─── PAGE TEXT
# Longboat Key bridges/piers?



## Tacklepoor

Am headed that way for 3 day conference..... any ideas on where to go close by LBK Resort?

Thank you!

Dave:fishing:


----------



## CraigG

There are several decent spots that you can fish from shore close to Long Boat Key.

One of the better ones is on the S side of Long Boat Pass (N end of LBK) W side of the highway. You can park at first road S of the bridge and then walk N on the beach to the Pass. Up close to the bridge there's a great eddy that forms on an incoming tide. That's a good spot.

An even better spot is on the North end of Anna Maria Key. Fish the NW corner of the island (Bean Point); either the beach side for Whiting, Pomps, etc. or the Passage key inlet side. With a decent cast, you can reach 35' deep water and are liable to catch anything. Passage key inlet is one of the 3 deep water channels into Tampa Bay. Also on the Bay side of Anna Maria Key, you have 2 piers, one that you have to pay for just E of Bean Point. Further E is Anna Maria City Pier (free). Either one is good and both have bait shops.

You can also fish the S end of Long Boat Key by parking on the W side of the highway just before the New Pass bridge. There is a fishing walk way that goies under the bridge. I've never fished there so don't know how it is, but have seen lots of people fish there.
──────
─── AVAILABLE DATA
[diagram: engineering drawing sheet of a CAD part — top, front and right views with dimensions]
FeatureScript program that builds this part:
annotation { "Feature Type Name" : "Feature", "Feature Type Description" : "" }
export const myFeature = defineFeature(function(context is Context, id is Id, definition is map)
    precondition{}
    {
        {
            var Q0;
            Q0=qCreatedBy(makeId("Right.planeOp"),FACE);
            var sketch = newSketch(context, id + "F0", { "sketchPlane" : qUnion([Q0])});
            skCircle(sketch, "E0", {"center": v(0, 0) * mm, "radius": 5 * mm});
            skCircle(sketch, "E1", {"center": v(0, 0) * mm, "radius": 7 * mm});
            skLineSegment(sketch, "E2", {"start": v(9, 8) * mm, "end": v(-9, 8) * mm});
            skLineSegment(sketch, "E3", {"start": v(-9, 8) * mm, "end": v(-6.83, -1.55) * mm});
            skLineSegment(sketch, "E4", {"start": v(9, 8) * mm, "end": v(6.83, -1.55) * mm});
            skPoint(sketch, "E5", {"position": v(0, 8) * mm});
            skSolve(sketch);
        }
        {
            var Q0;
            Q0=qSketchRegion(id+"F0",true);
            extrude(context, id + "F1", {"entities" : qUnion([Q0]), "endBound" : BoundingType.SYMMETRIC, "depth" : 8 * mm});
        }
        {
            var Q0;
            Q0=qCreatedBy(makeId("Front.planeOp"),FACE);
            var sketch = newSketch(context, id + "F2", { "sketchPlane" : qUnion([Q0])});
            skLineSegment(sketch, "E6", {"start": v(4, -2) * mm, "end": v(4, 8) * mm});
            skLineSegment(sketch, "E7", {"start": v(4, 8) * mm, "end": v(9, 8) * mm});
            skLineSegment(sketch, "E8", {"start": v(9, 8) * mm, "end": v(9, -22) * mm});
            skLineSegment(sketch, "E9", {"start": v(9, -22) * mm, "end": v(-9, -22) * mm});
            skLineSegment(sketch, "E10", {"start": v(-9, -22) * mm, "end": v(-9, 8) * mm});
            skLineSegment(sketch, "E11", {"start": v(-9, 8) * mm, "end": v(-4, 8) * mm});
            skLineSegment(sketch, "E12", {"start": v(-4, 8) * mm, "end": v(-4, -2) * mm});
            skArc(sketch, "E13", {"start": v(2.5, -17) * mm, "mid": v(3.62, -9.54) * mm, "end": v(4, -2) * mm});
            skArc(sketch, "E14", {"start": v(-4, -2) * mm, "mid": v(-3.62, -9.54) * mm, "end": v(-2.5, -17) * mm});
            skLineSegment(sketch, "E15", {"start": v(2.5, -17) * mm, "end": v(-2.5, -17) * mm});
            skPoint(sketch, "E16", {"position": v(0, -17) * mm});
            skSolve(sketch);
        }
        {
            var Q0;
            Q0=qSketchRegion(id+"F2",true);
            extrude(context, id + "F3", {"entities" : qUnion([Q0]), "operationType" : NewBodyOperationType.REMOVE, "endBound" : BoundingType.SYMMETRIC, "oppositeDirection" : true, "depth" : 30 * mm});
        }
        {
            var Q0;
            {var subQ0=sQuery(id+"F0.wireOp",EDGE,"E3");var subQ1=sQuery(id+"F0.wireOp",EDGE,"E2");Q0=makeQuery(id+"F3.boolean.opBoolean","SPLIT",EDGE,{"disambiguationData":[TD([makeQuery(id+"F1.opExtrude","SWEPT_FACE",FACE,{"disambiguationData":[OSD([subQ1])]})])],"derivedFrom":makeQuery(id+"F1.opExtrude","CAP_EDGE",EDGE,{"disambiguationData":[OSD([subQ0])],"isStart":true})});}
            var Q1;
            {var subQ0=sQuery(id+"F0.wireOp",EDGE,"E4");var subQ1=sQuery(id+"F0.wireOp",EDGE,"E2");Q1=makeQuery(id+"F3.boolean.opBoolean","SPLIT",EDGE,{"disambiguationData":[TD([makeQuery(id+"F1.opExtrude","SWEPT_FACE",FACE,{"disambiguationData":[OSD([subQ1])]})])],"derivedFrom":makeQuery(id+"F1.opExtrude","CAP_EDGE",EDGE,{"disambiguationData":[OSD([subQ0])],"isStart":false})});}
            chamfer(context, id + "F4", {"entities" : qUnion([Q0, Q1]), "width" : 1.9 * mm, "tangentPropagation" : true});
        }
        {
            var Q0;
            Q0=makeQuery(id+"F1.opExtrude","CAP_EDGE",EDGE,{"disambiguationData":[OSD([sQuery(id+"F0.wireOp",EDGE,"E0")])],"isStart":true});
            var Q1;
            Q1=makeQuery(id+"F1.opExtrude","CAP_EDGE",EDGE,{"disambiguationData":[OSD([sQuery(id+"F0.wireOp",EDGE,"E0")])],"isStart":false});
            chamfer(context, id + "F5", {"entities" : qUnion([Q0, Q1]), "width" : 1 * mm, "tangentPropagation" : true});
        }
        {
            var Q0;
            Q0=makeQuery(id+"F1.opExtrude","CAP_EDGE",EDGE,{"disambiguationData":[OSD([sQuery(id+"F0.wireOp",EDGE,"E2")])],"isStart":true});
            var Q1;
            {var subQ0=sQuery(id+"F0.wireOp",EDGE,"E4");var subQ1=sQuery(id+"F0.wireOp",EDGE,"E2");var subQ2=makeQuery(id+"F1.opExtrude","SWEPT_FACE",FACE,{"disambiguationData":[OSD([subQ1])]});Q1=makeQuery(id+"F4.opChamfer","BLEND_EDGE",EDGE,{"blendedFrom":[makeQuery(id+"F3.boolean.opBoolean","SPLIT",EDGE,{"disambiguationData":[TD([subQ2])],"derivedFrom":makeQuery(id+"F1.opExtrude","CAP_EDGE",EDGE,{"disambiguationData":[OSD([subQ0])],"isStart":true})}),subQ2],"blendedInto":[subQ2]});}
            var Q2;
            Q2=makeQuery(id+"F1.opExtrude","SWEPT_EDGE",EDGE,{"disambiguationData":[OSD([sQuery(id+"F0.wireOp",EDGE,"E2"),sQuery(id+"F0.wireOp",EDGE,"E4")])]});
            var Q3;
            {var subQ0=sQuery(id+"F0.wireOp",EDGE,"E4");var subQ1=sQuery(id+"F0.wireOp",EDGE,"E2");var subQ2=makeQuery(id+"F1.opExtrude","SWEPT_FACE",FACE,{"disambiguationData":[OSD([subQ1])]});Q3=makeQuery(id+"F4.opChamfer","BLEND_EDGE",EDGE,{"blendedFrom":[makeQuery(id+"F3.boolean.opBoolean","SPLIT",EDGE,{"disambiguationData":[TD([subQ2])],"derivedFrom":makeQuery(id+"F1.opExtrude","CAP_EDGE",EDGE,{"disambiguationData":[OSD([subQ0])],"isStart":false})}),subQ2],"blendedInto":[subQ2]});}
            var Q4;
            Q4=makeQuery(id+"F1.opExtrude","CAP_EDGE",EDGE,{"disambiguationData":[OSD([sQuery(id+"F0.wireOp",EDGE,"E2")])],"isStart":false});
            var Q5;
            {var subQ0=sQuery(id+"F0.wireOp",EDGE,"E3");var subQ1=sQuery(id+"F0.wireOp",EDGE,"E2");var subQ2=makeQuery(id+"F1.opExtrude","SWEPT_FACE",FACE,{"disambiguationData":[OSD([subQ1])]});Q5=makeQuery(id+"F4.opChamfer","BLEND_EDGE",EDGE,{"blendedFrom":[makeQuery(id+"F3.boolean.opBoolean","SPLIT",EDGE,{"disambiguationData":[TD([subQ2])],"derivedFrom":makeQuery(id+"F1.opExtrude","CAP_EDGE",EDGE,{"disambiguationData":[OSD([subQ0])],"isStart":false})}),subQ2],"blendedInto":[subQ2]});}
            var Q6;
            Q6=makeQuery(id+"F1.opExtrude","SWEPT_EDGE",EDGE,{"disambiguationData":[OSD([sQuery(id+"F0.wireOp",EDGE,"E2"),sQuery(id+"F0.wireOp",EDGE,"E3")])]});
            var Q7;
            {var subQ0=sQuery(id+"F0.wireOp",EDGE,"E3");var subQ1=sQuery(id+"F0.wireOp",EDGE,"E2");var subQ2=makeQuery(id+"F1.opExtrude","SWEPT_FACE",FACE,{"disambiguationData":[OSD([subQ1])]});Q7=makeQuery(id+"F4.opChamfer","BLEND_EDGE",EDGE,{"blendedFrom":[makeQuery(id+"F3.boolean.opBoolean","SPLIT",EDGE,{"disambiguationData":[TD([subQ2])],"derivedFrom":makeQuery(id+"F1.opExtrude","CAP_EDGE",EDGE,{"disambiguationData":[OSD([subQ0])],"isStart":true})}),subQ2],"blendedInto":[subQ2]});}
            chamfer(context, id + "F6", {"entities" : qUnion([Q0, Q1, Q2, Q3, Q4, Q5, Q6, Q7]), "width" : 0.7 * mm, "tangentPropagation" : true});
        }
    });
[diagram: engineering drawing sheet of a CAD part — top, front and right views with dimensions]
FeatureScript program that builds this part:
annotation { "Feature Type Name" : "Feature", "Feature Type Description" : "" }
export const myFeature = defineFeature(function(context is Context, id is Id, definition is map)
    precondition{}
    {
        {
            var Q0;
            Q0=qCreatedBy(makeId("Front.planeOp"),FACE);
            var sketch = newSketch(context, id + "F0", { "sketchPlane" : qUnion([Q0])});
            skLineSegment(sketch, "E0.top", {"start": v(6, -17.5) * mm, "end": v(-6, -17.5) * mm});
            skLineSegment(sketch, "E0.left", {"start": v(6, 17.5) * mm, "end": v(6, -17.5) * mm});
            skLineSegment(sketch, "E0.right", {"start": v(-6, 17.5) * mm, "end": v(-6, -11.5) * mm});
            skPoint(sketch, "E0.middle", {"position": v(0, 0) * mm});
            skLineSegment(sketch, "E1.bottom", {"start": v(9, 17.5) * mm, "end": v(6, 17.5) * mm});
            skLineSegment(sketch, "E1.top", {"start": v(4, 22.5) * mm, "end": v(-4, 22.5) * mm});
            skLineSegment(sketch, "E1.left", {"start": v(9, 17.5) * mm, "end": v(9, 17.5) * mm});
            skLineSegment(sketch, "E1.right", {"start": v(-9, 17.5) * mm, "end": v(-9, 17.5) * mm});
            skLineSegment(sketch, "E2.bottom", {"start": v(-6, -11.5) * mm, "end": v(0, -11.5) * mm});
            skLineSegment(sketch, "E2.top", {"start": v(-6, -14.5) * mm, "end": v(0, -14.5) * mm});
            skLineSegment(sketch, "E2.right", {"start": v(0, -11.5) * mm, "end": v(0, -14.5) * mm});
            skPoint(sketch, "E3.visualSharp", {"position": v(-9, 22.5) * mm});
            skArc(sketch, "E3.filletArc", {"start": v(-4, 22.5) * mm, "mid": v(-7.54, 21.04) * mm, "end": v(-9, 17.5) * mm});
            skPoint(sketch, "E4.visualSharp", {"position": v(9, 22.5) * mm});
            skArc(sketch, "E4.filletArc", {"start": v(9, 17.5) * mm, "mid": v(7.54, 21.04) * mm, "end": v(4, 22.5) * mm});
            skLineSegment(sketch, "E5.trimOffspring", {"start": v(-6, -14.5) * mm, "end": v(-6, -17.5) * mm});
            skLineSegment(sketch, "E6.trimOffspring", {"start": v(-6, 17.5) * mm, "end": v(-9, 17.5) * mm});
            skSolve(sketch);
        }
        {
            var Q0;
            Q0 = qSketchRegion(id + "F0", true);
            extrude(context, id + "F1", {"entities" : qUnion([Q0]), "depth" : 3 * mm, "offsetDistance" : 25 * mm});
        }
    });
──────
* [OBJECTIVES]:
#1 Pick out each line in the rows that contains the string "left".
#2 Write the next part of the Longboat Key fishing thread, picking up after its last sentence.

* [RESPONSES BY TASK]:
#1
            skLineSegment(sketch, "E0.left", {"start": v(6, 17.5) * mm, "end": v(6, -17.5) * mm});
            skLineSegment(sketch, "E1.left", {"start": v(9, 17.5) * mm, "end": v(9, 17.5) * mm});

#2
Good luck.


----------



## rhorm

I fish the Anna Maria piers on occasion. A little cold now but, there are usually snook under the rod n reel pier @ night. They are very reluctant to bite this time of year but, I got a tip this weekend from a fella @ the pier here in Tampa. He says that if you get a pinfish and crush it so it's barely alive and toss it in front of them you might get lucky. Anything you fish really you need to work SLOOOOWW. Other than that there should be sheepshead,black drum,trout and maybe some redfish. Good luck!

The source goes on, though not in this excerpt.